Die schneeweiße Seidensteppdecke war bis unter die Brust heraufgezogen, deren zarte Wölbung unter einer sie fest umschließenden Tunika von silberweißer Seide deutlich erkennbar war. Der schlanke Hals war von einer dreireihigen Perlenkette umgeben, ihr Haar von einer weißen Seidenbinde umhüllt, die auch das Gesicht umrahmte und dessen durchsichtige Blässe noch erhöhte. So lag sie starr, bewegungslos und mit gekreuzten Händen da; es schien, als ob kein Atemzug ihre Brust schwelle. Das Bett war mit weißen Rosen bestreut, auf ihrer Brust lag ein elfenbeinernes Kruzifix. Der milde Schein einer silbernen Nachtlampe fiel auf das schöne Weib. Die Luft des Alkovens war sehr warm und mit starken Wohlgerüchen erfüllt.

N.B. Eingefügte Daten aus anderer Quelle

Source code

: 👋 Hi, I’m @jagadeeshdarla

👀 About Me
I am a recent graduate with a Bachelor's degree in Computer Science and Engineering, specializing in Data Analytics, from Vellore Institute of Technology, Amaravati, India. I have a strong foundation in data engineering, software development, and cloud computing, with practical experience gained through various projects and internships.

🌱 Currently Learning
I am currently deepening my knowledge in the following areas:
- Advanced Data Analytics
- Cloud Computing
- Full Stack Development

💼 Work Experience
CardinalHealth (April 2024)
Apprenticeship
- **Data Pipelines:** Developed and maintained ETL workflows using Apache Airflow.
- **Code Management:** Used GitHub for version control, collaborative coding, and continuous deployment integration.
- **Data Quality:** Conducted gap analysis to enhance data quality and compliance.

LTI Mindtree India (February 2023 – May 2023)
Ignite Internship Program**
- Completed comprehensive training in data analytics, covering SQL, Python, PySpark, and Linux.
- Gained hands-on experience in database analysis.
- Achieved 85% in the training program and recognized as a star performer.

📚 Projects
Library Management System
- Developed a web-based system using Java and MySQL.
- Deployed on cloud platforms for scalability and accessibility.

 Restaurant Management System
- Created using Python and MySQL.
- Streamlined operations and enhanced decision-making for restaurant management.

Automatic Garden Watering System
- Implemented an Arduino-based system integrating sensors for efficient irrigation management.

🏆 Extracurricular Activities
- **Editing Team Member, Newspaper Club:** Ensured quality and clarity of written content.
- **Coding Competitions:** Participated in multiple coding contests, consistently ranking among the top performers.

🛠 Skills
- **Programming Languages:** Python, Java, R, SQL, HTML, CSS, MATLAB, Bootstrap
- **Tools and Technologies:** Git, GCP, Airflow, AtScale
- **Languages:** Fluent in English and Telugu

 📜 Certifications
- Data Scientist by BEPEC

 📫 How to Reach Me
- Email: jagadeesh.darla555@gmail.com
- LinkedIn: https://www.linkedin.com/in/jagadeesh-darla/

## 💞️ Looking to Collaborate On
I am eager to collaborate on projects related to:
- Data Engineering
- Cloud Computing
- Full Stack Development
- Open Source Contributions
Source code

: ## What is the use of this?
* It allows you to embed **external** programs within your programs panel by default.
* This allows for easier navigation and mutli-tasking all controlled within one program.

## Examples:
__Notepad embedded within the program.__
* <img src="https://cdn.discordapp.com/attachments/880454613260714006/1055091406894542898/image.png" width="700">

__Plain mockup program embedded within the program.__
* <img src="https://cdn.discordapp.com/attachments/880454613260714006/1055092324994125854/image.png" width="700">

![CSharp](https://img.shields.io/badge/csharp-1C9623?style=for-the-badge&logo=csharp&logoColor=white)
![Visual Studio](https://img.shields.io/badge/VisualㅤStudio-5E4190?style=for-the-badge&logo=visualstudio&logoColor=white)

Der nächtliche Gast betrachtete die junge Frau, und ein ungeheurer Schmerz, der mit heißem sinnlichen Verlangen gepaart war, erfüllte seine Brust, denn seine Geliebte war über alle Begriffe begehrenswert, und sie bot das vollkommene Bild des Todes! Es schien, als ob diese langgeschnittenen Augen nie wieder ihre durchsichtigen Lider aufschlagen, als ob diese nicht ganz geschlossenen Lippen, hinter denen perlweiße Zähne schimmerten, sich nie mehr zum Kuß öffnen, die nackten von Perlen umwundenen Arme nie die gekreuzten Hände lösen könnten, um den zu umarmen, den sie liebte – den sie geliebt hatte.

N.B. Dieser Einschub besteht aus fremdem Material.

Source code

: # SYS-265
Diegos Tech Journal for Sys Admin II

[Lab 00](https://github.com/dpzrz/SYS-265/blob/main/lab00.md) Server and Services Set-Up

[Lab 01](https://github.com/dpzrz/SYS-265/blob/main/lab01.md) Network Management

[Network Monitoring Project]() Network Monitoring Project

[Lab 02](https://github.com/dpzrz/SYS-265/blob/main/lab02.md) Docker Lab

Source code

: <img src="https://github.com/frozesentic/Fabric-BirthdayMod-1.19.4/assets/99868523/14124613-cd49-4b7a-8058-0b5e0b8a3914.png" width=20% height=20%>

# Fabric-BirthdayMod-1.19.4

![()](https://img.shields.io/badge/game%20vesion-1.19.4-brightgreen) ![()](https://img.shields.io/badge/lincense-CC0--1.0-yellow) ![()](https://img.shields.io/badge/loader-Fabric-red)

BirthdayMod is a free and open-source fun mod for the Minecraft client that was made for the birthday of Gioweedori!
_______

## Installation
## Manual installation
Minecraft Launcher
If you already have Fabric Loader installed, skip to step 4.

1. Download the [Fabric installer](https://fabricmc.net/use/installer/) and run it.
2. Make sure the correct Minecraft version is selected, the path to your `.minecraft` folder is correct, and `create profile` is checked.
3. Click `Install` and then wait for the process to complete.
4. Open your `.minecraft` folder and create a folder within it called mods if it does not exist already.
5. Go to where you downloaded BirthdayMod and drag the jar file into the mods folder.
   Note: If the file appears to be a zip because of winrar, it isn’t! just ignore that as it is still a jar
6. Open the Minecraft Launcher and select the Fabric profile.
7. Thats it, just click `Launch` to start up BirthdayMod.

Hatte sie nicht unter dem matten Schimmer dieser Lampe den letzten Seufzer ausgehaucht? Waren die über ihre Lager gestreuten Blumen nicht Todesblumen? Sollte sie nicht das auf ihrer Brust liegende Kruzifix mit in das Grab nehmen, hatte man sie nicht zu ihrer Vereinigung mit dem Todesengel geschmückt? Er warf sich vor dem Bett auf die Knie und ließ seine leidenschaftlichen Blicke auf der Geliebten ruhen. Die Wirkung des Opiums, die in dem Alkoven herrschende Hitze und der starke Duft erregten einen schwindelnden Taumel in ihm. Er verlor allmählich das Bewußtsein der Wirklichkeit. Eine tiefe Verzweiflung erfüllte sein Herz, während gleichzeitig ein glühendes sinnliches Verlangen in ihm erwachte, das mit jeder Sekunde wuchs. Er weinte. Er hatte eine der Hände des jungen Weibes erfaßt, er küßte und liebkoste ihren nackten Arm. Die Gefühle der Verzweiflung, der Liebe, der Wollust drängten auf ihn ein.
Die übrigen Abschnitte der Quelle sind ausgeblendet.